Proprio in seguito alla proposta si era riacceso il dibattito sull’abolizione del valore legale come passaggio che avrebbe consentito una “concorrenza virtuosa” tra gli atenei. Ma gli utenti non sono d’accordo, vediamo perché.
Al primo posto tra i contrari all’abolizione del valore legale del diploma di laurea ci sono quelli che hanno risposto che la cosa non farebbe che favorire le università private, che sono ritenute anche le migliori dai vari ranking accademici. Si tratta del 58,99 per cento degli utenti che ha risposto alla nostra domanda.
Un altro 11,8 per cento si è detto invece contrario all’abolizione del valore legale perché causerebbe una diminuzione nelle iscrizioni all’università, togliendo appeal al cosiddetto “pezzo di carta”.
Ad essere favorevoli all’abolizione del valore legale della laurea sono invece il 29,21 per cento degli utenti. Più in particolare, il 25,8 per cento degli utenti ha risposto di essere d’accordo perché “se ti laurei in un ateneo migliore il titolo deve valere di più” volendo precisare quindi che i “pezzi di carta” non sono tutti uguali.
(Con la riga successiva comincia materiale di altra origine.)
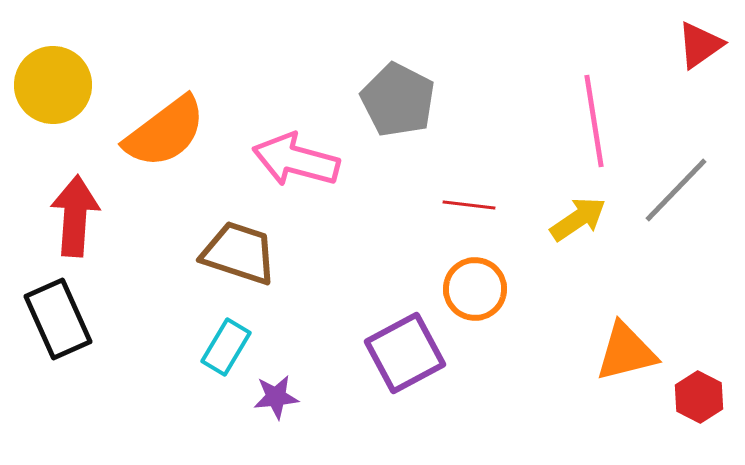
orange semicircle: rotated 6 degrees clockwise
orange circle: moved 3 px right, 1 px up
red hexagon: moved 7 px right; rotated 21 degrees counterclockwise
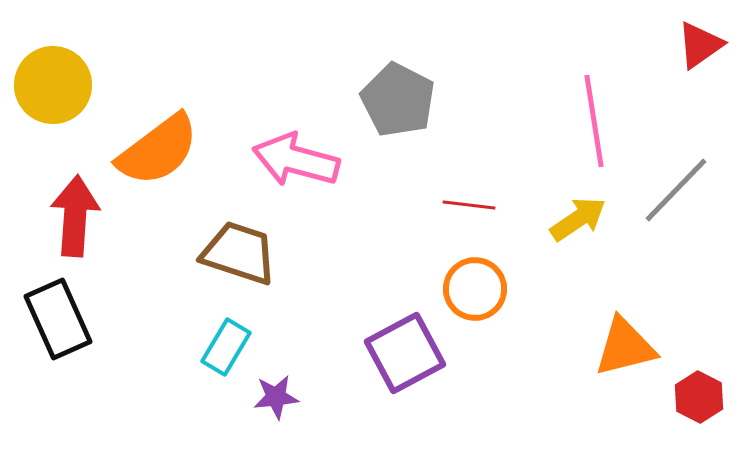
orange semicircle: moved 7 px left, 18 px down
orange triangle: moved 1 px left, 5 px up
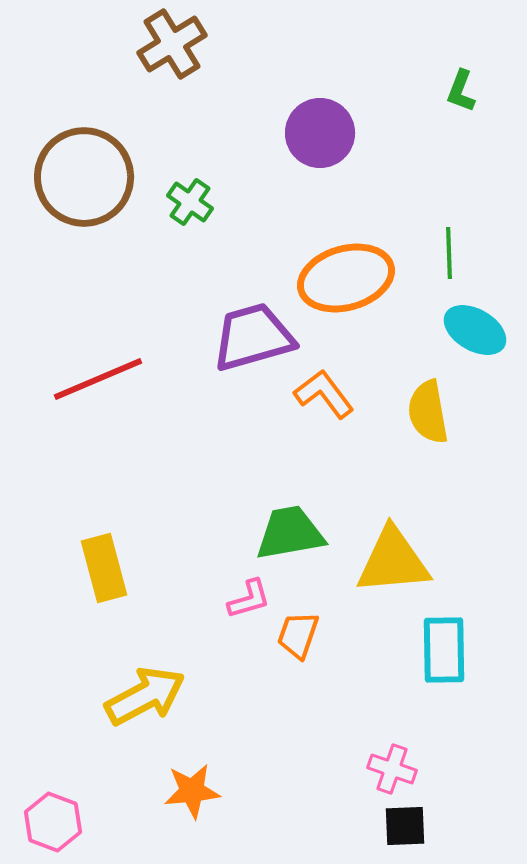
Un 3,35 per cento ha risposto di essere favorevole perché il valore legale azzera la concorrenza tra atenei, che in questo modo si ritrovano tutti – indipendentemente dalla qualità – ad offrire un titolo che ha lo stesso valore per legge.
Anche se la proposta del Pdl è stata poi smentita da Berlusconi in visita all’eCampus, non è certo la prima volta che l’argomento viene affrontato in Italia, e soprattutto in un momento come questo, quando parlare di università chiama sempre più in causa il merito e la valutazione, c’era da aspettarselo. Bisogna stare attenti però, a non ricadere nella logica puramente aziendale di alcuni sistemi di valutazione che riducono le università a operatori di mercato nudi e crudi. Alla base di tutto deve restare il diritto allo studio e il ruolo dell’università come luogo di formazione e crescita per tutti.